=== Activity ===
Rewrite the data from the start up to and including the line with "left knee: (224, 210, 5)", changing every "wrist" to "hand" and keeping everything else the same.

=== Study material ===
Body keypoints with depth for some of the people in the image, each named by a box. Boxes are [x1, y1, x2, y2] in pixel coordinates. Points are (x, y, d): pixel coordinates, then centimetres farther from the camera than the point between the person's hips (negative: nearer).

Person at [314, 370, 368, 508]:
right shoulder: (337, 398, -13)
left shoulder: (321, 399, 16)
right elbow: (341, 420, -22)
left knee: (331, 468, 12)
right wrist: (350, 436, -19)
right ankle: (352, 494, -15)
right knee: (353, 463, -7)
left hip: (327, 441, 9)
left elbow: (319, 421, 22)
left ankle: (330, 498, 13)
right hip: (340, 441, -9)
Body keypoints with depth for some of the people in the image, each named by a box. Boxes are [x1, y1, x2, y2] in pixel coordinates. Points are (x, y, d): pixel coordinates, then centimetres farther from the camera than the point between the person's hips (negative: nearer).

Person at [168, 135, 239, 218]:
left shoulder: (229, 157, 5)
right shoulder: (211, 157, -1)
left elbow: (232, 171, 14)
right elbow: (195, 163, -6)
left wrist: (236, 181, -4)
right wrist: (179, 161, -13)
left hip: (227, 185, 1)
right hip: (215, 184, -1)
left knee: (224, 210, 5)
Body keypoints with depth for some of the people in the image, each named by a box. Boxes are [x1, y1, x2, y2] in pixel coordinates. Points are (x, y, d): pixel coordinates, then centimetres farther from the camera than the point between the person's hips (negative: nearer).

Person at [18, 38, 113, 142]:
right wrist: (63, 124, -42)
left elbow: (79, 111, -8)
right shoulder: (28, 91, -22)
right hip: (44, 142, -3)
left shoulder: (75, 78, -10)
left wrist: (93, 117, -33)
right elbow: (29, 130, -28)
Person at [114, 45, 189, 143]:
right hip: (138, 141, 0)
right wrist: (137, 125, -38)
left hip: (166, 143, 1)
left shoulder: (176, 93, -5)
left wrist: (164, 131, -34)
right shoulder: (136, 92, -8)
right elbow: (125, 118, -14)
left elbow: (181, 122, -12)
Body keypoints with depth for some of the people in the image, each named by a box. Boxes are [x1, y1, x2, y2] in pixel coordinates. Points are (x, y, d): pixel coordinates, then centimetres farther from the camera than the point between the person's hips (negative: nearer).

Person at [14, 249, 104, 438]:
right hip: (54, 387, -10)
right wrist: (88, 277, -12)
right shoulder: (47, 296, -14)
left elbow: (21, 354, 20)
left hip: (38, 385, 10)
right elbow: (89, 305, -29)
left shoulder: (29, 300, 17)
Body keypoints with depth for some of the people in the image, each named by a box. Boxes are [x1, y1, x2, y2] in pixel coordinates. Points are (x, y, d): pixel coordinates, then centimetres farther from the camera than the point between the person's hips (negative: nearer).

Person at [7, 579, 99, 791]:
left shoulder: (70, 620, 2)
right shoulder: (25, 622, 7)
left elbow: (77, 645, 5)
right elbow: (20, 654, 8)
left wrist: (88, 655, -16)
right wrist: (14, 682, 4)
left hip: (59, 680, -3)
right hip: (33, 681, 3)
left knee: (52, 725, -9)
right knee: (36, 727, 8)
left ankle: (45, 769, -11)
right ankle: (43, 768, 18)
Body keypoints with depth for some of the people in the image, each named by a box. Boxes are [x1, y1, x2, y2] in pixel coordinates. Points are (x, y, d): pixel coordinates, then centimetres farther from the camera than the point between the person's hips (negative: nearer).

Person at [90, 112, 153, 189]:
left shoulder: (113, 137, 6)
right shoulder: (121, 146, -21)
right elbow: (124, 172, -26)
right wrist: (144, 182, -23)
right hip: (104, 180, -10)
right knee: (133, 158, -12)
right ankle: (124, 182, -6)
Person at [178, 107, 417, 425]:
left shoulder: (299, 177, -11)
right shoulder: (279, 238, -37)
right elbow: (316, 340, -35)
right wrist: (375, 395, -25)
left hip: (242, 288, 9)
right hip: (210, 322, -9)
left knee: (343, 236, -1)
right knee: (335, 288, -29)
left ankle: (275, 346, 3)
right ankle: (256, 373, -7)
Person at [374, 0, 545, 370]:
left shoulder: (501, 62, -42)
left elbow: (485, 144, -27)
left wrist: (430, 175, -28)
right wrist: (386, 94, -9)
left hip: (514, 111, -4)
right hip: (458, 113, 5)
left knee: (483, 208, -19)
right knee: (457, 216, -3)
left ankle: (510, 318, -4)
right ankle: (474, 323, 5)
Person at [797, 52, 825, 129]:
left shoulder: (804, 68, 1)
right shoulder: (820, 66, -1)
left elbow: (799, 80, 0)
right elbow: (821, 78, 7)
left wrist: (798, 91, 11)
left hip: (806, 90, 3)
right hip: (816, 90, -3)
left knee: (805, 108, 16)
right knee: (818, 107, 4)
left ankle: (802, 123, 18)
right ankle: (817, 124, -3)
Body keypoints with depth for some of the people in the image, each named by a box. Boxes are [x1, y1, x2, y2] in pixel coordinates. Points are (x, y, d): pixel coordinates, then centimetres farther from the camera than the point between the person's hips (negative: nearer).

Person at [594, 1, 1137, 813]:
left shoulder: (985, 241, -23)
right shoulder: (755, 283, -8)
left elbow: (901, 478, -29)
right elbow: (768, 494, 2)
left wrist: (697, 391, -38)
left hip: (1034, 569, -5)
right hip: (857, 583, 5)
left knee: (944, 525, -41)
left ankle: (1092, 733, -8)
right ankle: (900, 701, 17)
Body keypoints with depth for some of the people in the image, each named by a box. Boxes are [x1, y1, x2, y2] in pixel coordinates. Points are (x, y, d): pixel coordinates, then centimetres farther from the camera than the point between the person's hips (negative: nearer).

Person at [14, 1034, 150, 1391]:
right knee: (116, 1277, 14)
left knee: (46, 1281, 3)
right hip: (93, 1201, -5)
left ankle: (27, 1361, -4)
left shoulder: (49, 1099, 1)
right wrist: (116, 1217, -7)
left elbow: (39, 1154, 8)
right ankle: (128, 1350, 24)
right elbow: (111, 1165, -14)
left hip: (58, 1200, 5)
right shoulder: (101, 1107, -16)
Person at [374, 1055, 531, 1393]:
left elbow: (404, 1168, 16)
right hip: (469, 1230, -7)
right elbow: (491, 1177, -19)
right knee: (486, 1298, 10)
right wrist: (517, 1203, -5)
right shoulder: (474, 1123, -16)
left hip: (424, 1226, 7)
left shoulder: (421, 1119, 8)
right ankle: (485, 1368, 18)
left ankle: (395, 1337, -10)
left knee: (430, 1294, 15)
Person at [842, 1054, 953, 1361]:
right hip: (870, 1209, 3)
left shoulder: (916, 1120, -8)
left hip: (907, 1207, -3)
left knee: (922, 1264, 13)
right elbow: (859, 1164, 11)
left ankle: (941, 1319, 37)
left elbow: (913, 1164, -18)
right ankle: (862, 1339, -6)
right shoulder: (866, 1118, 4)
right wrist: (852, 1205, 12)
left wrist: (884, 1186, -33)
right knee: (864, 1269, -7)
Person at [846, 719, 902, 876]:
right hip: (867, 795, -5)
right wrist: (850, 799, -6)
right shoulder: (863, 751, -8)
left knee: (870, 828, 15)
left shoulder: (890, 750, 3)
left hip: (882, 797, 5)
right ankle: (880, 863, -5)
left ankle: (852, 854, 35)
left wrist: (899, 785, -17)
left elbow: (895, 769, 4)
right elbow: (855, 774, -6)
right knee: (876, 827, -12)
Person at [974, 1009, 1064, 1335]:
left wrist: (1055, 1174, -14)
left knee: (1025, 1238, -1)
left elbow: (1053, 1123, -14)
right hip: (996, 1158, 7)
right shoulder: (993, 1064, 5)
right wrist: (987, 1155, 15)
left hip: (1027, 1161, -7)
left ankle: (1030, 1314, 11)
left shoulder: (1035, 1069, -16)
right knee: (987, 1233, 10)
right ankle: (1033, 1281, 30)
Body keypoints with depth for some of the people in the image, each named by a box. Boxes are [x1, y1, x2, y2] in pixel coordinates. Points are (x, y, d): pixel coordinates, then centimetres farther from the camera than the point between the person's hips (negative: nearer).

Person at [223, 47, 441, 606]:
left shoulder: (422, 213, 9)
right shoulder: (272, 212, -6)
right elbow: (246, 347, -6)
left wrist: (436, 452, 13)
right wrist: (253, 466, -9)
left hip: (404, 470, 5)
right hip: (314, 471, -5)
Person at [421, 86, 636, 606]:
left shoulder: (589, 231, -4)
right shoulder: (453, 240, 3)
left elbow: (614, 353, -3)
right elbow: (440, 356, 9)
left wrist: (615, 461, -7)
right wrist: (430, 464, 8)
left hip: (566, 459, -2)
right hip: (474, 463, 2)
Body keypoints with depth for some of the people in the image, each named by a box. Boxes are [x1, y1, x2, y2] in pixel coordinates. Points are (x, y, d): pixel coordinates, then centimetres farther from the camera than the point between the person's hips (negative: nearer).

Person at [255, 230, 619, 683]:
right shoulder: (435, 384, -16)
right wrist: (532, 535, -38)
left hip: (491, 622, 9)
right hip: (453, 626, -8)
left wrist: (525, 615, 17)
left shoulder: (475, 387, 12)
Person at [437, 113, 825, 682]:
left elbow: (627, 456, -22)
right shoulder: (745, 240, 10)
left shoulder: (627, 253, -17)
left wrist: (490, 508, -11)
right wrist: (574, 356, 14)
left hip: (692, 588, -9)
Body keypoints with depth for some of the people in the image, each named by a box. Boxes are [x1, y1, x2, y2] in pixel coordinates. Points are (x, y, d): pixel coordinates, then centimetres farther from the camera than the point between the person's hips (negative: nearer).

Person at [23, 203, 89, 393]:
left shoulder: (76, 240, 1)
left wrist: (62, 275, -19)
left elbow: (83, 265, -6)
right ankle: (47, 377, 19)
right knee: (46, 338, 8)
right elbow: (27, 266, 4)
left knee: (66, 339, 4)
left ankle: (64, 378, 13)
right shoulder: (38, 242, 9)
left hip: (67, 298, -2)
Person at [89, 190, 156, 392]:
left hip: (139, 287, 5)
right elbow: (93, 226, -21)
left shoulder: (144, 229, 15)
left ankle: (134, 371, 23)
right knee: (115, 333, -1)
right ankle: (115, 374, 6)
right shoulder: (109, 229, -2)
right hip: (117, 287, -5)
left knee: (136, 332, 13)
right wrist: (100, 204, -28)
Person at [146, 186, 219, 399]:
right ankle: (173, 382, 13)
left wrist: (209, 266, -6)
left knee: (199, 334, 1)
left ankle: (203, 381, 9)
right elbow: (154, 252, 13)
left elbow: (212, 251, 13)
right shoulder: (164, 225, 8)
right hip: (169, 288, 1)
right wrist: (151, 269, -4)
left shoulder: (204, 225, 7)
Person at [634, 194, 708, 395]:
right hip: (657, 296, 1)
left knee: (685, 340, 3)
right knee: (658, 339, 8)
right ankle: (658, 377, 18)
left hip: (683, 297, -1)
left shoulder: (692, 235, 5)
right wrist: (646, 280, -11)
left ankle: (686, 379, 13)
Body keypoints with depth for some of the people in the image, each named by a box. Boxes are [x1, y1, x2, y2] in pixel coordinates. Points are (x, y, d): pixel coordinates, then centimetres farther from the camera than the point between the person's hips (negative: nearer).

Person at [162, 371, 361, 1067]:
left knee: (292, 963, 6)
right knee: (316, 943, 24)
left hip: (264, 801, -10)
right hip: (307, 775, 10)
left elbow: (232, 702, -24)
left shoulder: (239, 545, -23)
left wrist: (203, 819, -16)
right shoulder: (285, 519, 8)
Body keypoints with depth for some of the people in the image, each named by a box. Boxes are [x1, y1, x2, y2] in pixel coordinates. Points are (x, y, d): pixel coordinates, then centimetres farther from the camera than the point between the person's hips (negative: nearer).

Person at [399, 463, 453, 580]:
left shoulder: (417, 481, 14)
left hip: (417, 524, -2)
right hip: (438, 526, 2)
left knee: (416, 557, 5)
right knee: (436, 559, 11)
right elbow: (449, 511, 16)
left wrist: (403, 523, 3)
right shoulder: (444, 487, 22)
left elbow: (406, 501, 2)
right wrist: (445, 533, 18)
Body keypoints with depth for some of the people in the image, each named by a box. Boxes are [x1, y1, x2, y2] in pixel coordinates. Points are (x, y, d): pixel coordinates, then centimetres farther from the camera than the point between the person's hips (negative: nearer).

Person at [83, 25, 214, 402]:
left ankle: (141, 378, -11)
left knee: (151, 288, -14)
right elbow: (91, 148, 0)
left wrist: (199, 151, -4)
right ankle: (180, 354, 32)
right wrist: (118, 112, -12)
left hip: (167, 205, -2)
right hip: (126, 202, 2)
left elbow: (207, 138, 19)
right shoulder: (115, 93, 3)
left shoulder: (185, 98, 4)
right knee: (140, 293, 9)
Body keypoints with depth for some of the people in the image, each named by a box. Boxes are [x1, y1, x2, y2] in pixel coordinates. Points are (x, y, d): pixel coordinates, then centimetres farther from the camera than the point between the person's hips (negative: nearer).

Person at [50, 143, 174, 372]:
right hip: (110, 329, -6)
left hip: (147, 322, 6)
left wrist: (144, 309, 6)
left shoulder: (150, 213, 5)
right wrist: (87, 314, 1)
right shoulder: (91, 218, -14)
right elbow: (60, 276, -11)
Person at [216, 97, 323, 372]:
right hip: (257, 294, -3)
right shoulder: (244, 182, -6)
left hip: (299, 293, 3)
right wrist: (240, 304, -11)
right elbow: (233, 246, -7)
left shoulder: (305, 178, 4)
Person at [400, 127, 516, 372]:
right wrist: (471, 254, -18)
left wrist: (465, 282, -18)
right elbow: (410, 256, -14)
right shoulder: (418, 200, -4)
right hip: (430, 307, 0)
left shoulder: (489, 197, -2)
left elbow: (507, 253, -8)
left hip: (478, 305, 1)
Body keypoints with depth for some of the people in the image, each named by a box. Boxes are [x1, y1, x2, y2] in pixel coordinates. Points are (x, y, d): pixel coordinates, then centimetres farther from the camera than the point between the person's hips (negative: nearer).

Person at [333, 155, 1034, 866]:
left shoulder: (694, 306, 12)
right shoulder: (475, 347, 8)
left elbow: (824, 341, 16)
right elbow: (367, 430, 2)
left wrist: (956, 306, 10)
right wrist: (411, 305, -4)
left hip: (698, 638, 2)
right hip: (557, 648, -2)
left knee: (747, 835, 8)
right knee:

=== Written reply ===
Body keypoints with depth for some of the people in the image, each named by a box. Boxes are [x1, y1, x2, y2] in pixel coordinates. Points are (x, y, d): pixel coordinates, then centimetres farther from the camera than the point between the person's hips (negative: nearer).

Person at [314, 370, 368, 508]:
right shoulder: (337, 398, -13)
left shoulder: (321, 399, 16)
right elbow: (341, 420, -22)
left knee: (331, 468, 12)
right hand: (350, 436, -19)
right ankle: (352, 494, -15)
right knee: (353, 463, -7)
left hip: (327, 441, 9)
left elbow: (319, 421, 22)
left ankle: (330, 498, 13)
right hip: (340, 441, -9)
Body keypoints with depth for some of the people in the image, each named by a box. Boxes are [x1, y1, x2, y2] in pixel coordinates. Points are (x, y, d): pixel coordinates, then centimetres farther from the camera than the point between the person's hips (negative: nearer).

Person at [168, 135, 239, 218]:
left shoulder: (229, 157, 5)
right shoulder: (211, 157, -1)
left elbow: (232, 171, 14)
right elbow: (195, 163, -6)
left hand: (236, 181, -4)
right hand: (179, 161, -13)
left hip: (227, 185, 1)
right hip: (215, 184, -1)
left knee: (224, 210, 5)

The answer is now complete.